Exercise goal: Make an exact copy of the records, with the pictures left out.

Data listing:
☆ ☆ ☆ ☆
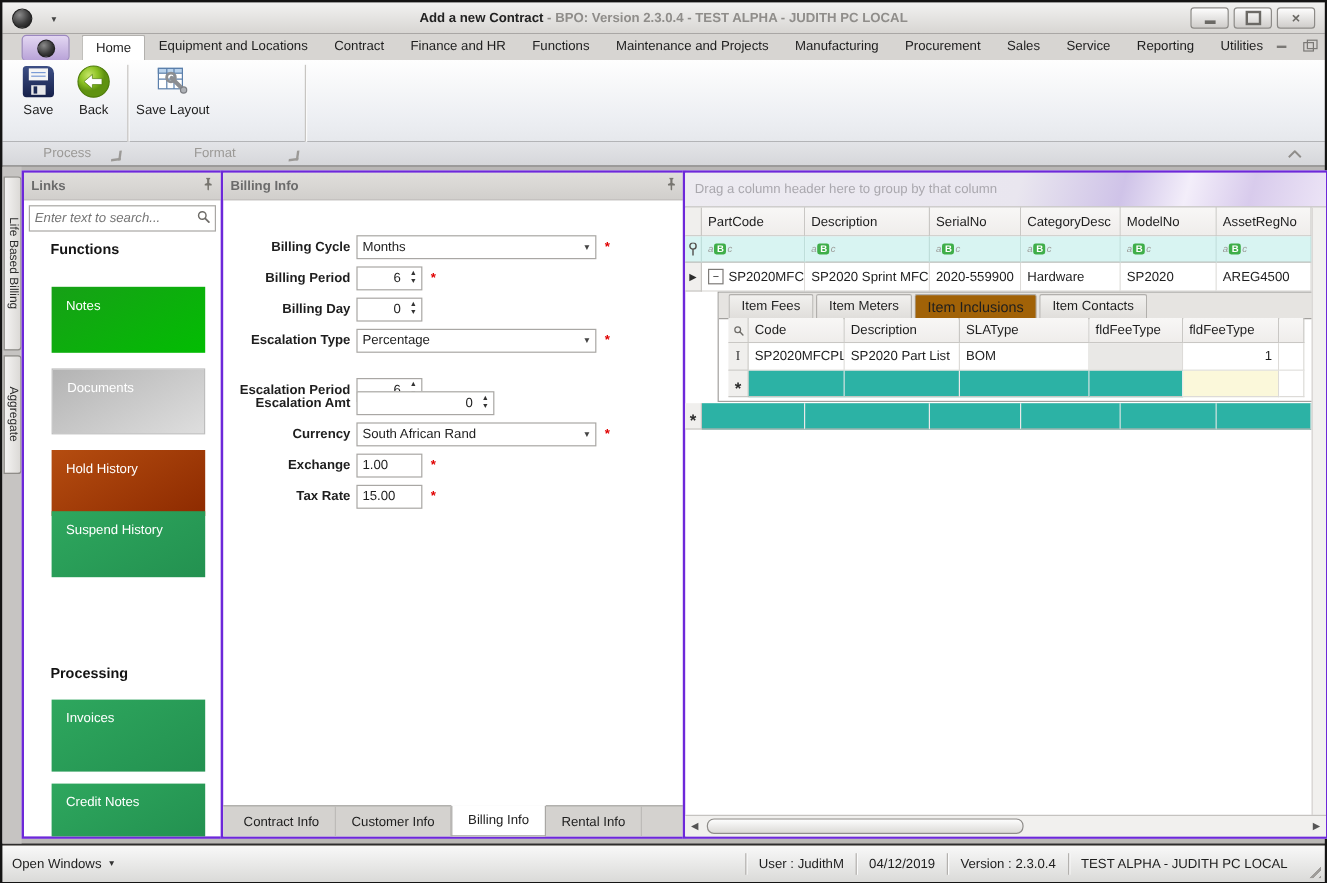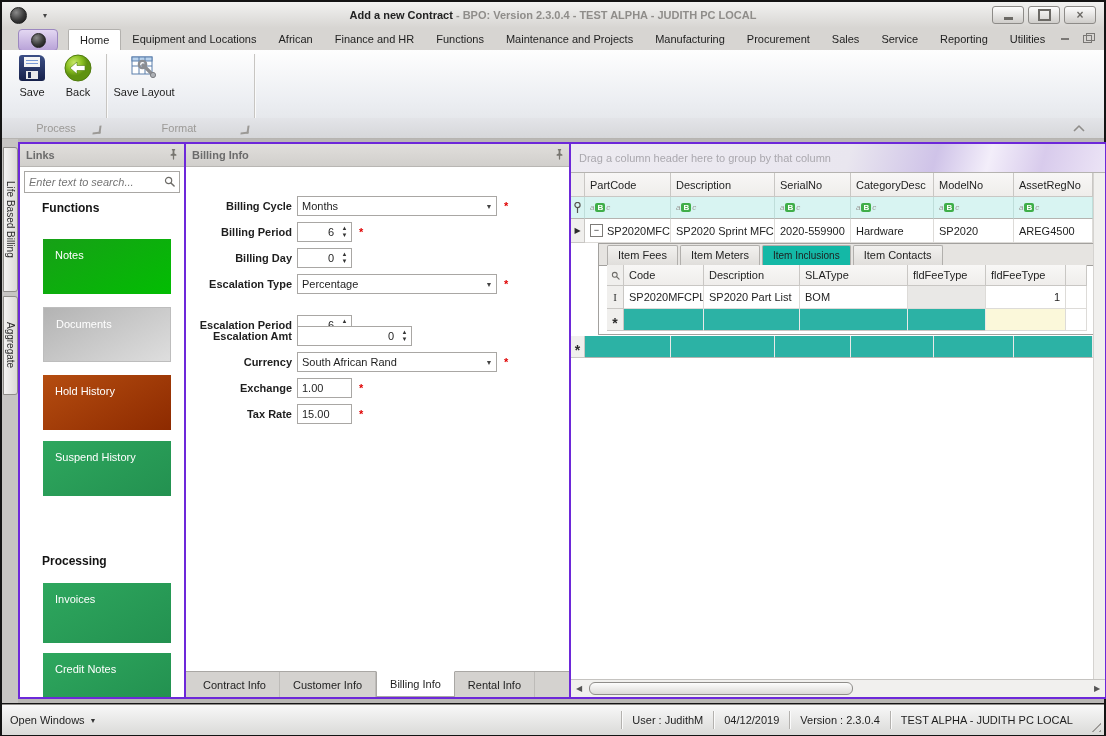--- a/index.html
+++ b/index.html
@@ -143,21 +143,21 @@
   .pinrow svg{display:block;}
   .ibeam::before{content:"I";font-family:"Liberation Serif",serif;font-size:11px;color:#333;}
   .newstar::before{content:"*";font-size:14px;font-weight:bold;color:#2c2c2c;line-height:6px;margin-top:6px;display:block;}
 
   
   .detail{position:absolute;left:27px;top:99px;width:499px;height:92px;background:#fff;
           border:1px solid #a3a19e;box-sizing:border-box;}
   .dtabs{height:21px;background:#e6e4e1;display:flex;align-items:flex-end;padding-left:8px;border-bottom:1px solid #a3a19e;}
   .dtab{padding:0 10px;line-height:19px;border:1px solid #b1afac;border-bottom:none;background:linear-gradient(#f2f1ef,#e0dedb);
         margin-right:2px;border-radius:2px 2px 0 0;color:#1e1e1e;cursor:default;white-space:nowrap;}
-  .dtab.active{background:#14b8a6;line-height:20px;margin-bottom:-1px;font-size:10px;}
+  .dtab.active{background:#a16207;line-height:20px;margin-bottom:-1px;font-size:12px;}
   .igrid{position:absolute;left:8px;top:21px;}
   .irow{display:flex;}
   .icell{box-sizing:border-box;border-right:1px solid #c9c7c4;border-bottom:1px solid #c9c7c4;
          padding:0 5px;height:21px;display:flex;align-items:center;white-space:nowrap;overflow:hidden;}
   .ihead{background:linear-gradient(#f8f7f6,#efedeb);}
   .iind{width:17px;background:#f0efed;justify-content:center;padding:0;}
   .ic0{width:80px}.ic1{width:96px}.ic2{width:108px}.ic3{width:78px}.ic4{width:80px}.ic5{width:21px}
   .idata{background:#fff;border-right:1px solid #dddbd8;border-bottom:1px solid #dddbd8;}
   .idis{background:#e9e8e6;}
   .iteal{background:#2cb2a5;border-right:1px solid #e9e9e9;}
@@ -209,21 +209,21 @@
     </div>
   </div>
 
   <div class="abs tabrow">
     <div class="appbtn">
         <span class="sphere"></span>
       </div>
     <div class="rtabs">
       <span class="rtab active">Home</span>
       <span class="rtab">Equipment and Locations</span>
-      <span class="rtab">African</span>
+      <span class="rtab">Contract</span>
       <span class="rtab">Finance and HR</span>
       <span class="rtab">Functions</span>
       <span class="rtab">Maintenance and Projects</span>
       <span class="rtab">Manufacturing</span>
       <span class="rtab">Procurement</span>
       <span class="rtab">Sales</span>
       <span class="rtab">Service</span>
       <span class="rtab">Reporting</span>
       <span class="rtab">Utilities</span>
     </div>
@@ -323,21 +323,21 @@
           <svg width="11" height="11" viewBox="0 0 12 12">
               <circle cx="5" cy="5" r="3.4" fill="none" stroke="#6e6c68" stroke-width="1.3"></circle>
               <line x1="7.6" y1="7.6" x2="11" y2="11" stroke="#6e6c68" stroke-width="1.6" stroke-linecap="round"></line>
             </svg>
         </span>
       </div>
       <div class="sechead" style="top:57px">Functions</div>
       <div class="linkbtn lb-green" style="top:95px;height:55px"><span>Notes</span></div>
       <div class="linkbtn lb-gray" style="top:163px;height:55px"><span>Documents</span></div>
       <div class="linkbtn lb-rust" style="top:231px;height:55px"><span>Hold History</span></div>
-      <div class="linkbtn lb-sea" style="top:297px;height:55px"><span>Suspend History</span></div>
+      <div class="linkbtn lb-sea" style="top:282px;height:55px"><span>Suspend History</span></div>
       <div class="sechead" style="top:410px">Processing</div>
       <div class="linkbtn lb-sea" style="top:439px;height:60px"><span>Invoices</span></div>
       <div class="linkbtn lb-sea" style="top:509px;height:44px"><span>Credit Notes</span></div>
     </div>
 
     <div class="panel" id="billingPanel">
       <div class="phead">
         <span>Billing Info</span>
         <span class="pin">
           <svg width="9" height="11" viewBox="0 0 10 12">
☆ ☆ ☆ ☆
Response area:
--- a/index.html
+++ b/index.html
@@ -143,21 +143,21 @@
   .pinrow svg{display:block;}
   .ibeam::before{content:"I";font-family:"Liberation Serif",serif;font-size:11px;color:#333;}
   .newstar::before{content:"*";font-size:14px;font-weight:bold;color:#2c2c2c;line-height:6px;margin-top:6px;display:block;}
 
   
   .detail{position:absolute;left:27px;top:99px;width:499px;height:92px;background:#fff;
           border:1px solid #a3a19e;box-sizing:border-box;}
   .dtabs{height:21px;background:#e6e4e1;display:flex;align-items:flex-end;padding-left:8px;border-bottom:1px solid #a3a19e;}
   .dtab{padding:0 10px;line-height:19px;border:1px solid #b1afac;border-bottom:none;background:linear-gradient(#f2f1ef,#e0dedb);
         margin-right:2px;border-radius:2px 2px 0 0;color:#1e1e1e;cursor:default;white-space:nowrap;}
-  .dtab.active{background:#14b8a6;line-height:20px;margin-bottom:-1px;font-size:10px;}
+  .dtab.active{background:#a16207;line-height:20px;margin-bottom:-1px;font-size:12px;}
   .igrid{position:absolute;left:8px;top:21px;}
   .irow{display:flex;}
   .icell{box-sizing:border-box;border-right:1px solid #c9c7c4;border-bottom:1px solid #c9c7c4;
          padding:0 5px;height:21px;display:flex;align-items:center;white-space:nowrap;overflow:hidden;}
   .ihead{background:linear-gradient(#f8f7f6,#efedeb);}
   .iind{width:17px;background:#f0efed;justify-content:center;padding:0;}
   .ic0{width:80px}.ic1{width:96px}.ic2{width:108px}.ic3{width:78px}.ic4{width:80px}.ic5{width:21px}
   .idata{background:#fff;border-right:1px solid #dddbd8;border-bottom:1px solid #dddbd8;}
   .idis{background:#e9e8e6;}
   .iteal{background:#2cb2a5;border-right:1px solid #e9e9e9;}
@@ -209,21 +209,21 @@
     </div>
   </div>
 
   <div class="abs tabrow">
     <div class="appbtn">
         <span class="sphere"></span>
       </div>
     <div class="rtabs">
       <span class="rtab active">Home</span>
       <span class="rtab">Equipment and Locations</span>
-      <span class="rtab">African</span>
+      <span class="rtab">Contract</span>
       <span class="rtab">Finance and HR</span>
       <span class="rtab">Functions</span>
       <span class="rtab">Maintenance and Projects</span>
       <span class="rtab">Manufacturing</span>
       <span class="rtab">Procurement</span>
       <span class="rtab">Sales</span>
       <span class="rtab">Service</span>
       <span class="rtab">Reporting</span>
       <span class="rtab">Utilities</span>
     </div>
@@ -323,21 +323,21 @@
           <svg width="11" height="11" viewBox="0 0 12 12">
               <circle cx="5" cy="5" r="3.4" fill="none" stroke="#6e6c68" stroke-width="1.3"></circle>
               <line x1="7.6" y1="7.6" x2="11" y2="11" stroke="#6e6c68" stroke-width="1.6" stroke-linecap="round"></line>
             </svg>
         </span>
       </div>
       <div class="sechead" style="top:57px">Functions</div>
       <div class="linkbtn lb-green" style="top:95px;height:55px"><span>Notes</span></div>
       <div class="linkbtn lb-gray" style="top:163px;height:55px"><span>Documents</span></div>
       <div class="linkbtn lb-rust" style="top:231px;height:55px"><span>Hold History</span></div>
-      <div class="linkbtn lb-sea" style="top:297px;height:55px"><span>Suspend History</span></div>
+      <div class="linkbtn lb-sea" style="top:282px;height:55px"><span>Suspend History</span></div>
       <div class="sechead" style="top:410px">Processing</div>
       <div class="linkbtn lb-sea" style="top:439px;height:60px"><span>Invoices</span></div>
       <div class="linkbtn lb-sea" style="top:509px;height:44px"><span>Credit Notes</span></div>
     </div>
 
     <div class="panel" id="billingPanel">
       <div class="phead">
         <span>Billing Info</span>
         <span class="pin">
           <svg width="9" height="11" viewBox="0 0 10 12">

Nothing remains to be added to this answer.